South Park: canadian gadflies

Heavy Metal shocked us by having nude, animated people frolic on-screen, (as did Fantastic Planet, etc) which is to say it was a cartoon for grown-ups. Or, to look at it another way, the cartoon grew up with its initial audience, that is, the audience grew up to make their own cartoon. But, in spite of the casual drug use and the graphically-inked skin, Heavy Metal was still pretty simple. Next, enter Japanimation, an artform unto itself, which, with feature-length movies like Grave of the Fireflies and Akira, introduced some much-needed narrative complexity into these 'cartoons,' which, in spite of Disney's singalong efforts, were quickly becoming a viable medium for presenting meaningful stories. The trailer for Happiness, after all--a, somber, 'serious,' adult movie if there ever was one--was animated. And what are The Simpsons about if not a level of social critique most children aren't really interested in? In light of all this, it would seem that Trey Parker and Matt Stone's South Park: Bigger, Longer & Uncut, with its host of musical numbers, poor animation, and profanity that might make Richard Pryor blush--not to mention its 'fad' status and T-shirt sales--would be something of a throwback, atavistic by current anime standards. In spite of itself, though, it's not.

It actually has quite a complex little rhetoric smuggled in under all the self-effacement. The story is simple: the South Park gang we know and love from Comedy Central manages to sneak into an R-rated movie, which instantly corrupts their vocabulary, which in turn attracts the ire of the PTA-contingent, who directs their collective anger at the Canadian moviemakers, which--as everything escalates at light speed (i.e., faster than logic)--results soon enough in America declaring war on Canada (and nearly allows Satan and Sadam Hussein to take over the world, which 'dead' Kenny gleans on his tour through Hell, but that's another story). All of which serves to show not how important the profanity in the movie (Asses of Fire) actually is, but how important we can make it, should we choose. And of course it's all self-reflexive, which is where the complexity comes into play: the movie-in-the movie--Asses of Fire--is a hardly-veiled version of South Park (Bigger, Longer, & Uncut), which in turn suggests that when all the profanity begins to offend us, as it's programmed to, we can either get riled in the manner of South Park's PTA-contingent or simply sit back, let the profanity etc wash over us.

Granted, at some level this is the same choice you have with any 'offensive' movie, but South Park takes it one step further: by drawing the PTA-contingent as so comically misdirected and hypocritical, their response is thus pre-coded for us as 'wrong,' ridiculous, overblown. Meaning it anticipates our eventual criticism and deconstructs it, leaves us no real choice but to sit back and try to enjoy.

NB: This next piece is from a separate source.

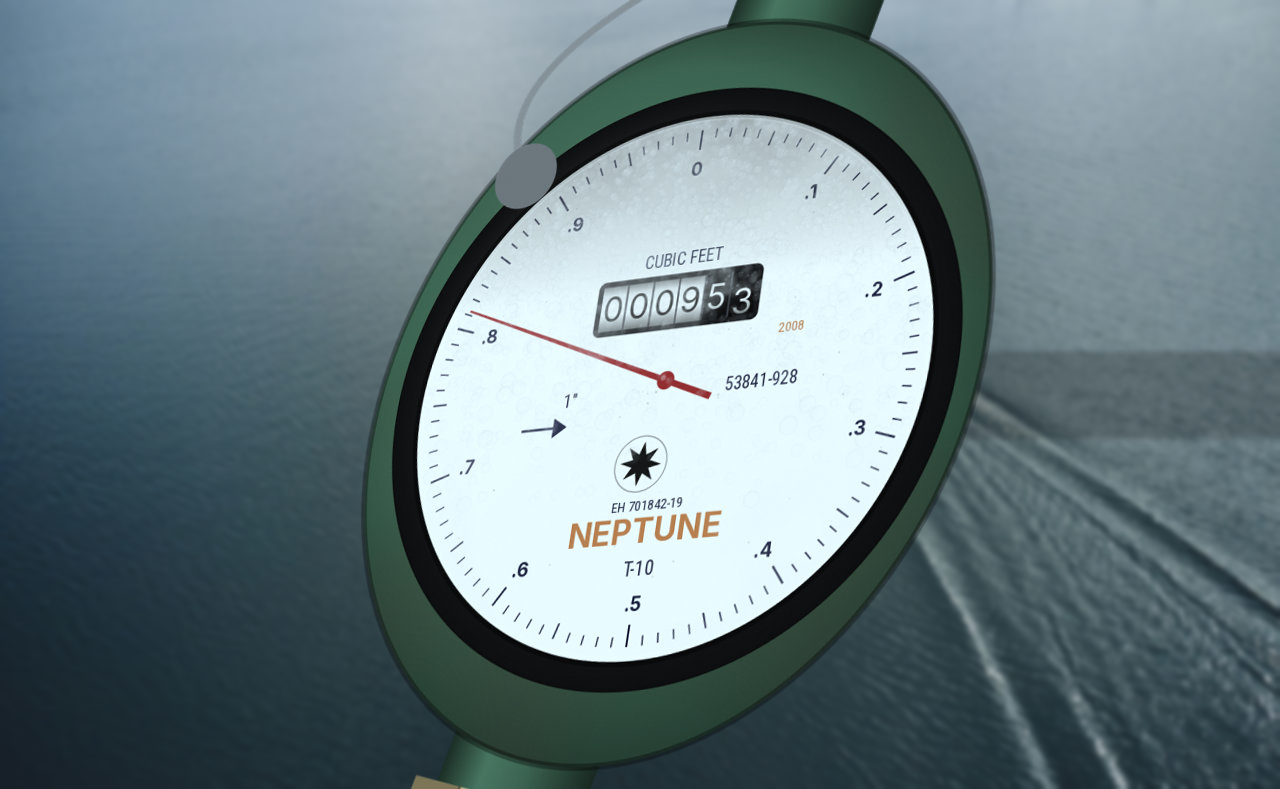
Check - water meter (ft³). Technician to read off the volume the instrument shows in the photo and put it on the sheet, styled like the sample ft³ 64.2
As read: ft³ 952.81
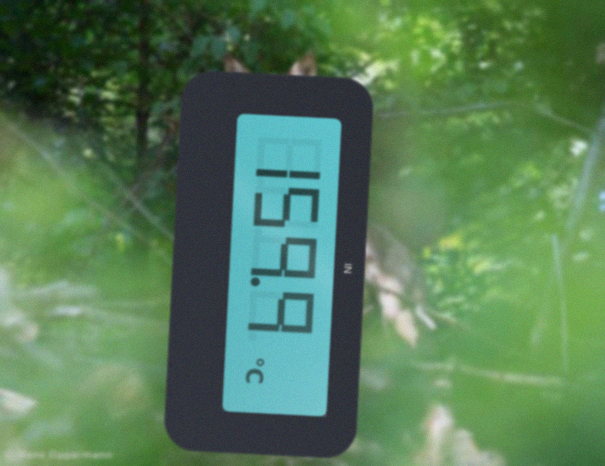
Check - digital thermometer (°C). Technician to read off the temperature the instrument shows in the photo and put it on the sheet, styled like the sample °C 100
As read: °C 159.9
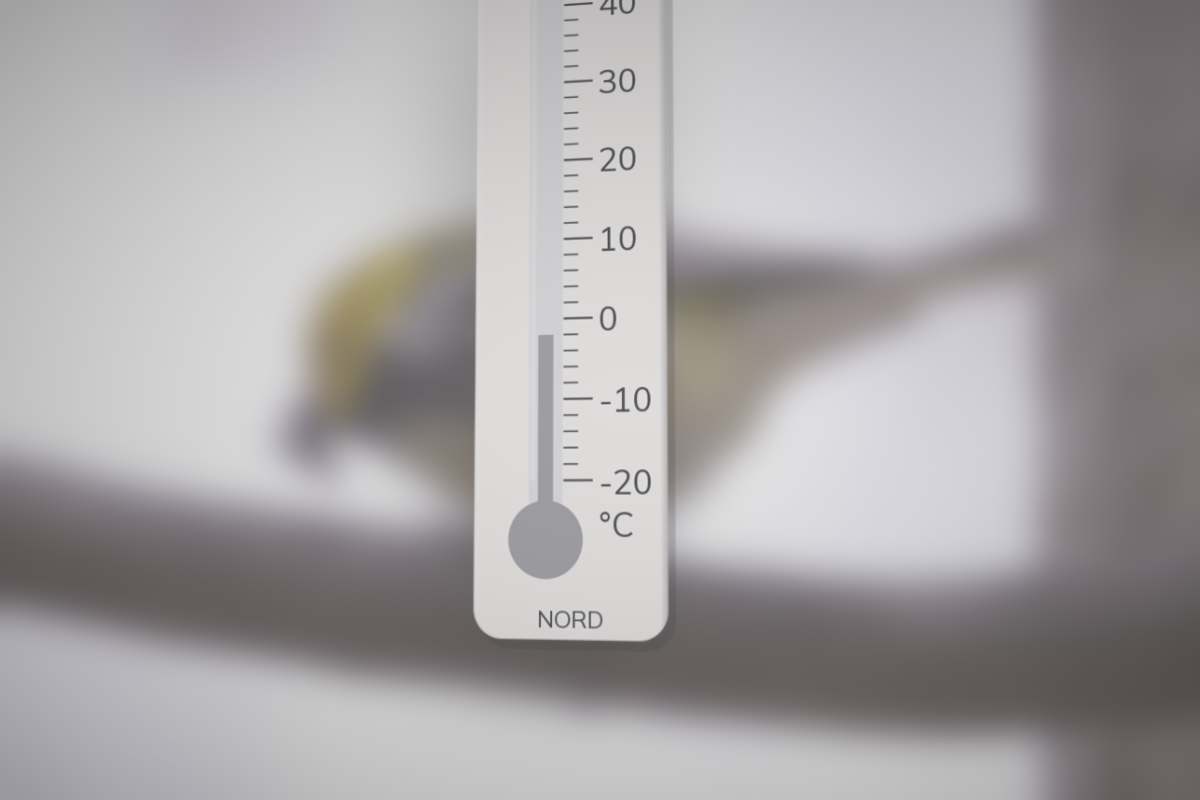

Of course the oft-cited problem with this metafictional approach is that, since the work is responding solely to itself, it's solipsistic, onanistic--so self-involved as to be void of any meaning, where meaning is defined as 'having some objective correlation to the world.' The thing is, though, in spite of its narrative self-involvement, the caricatures South Park draws, however harsh, are nevertheless accurate. If you can't appreciate that, then look around, you may just be on the PTA side of the river.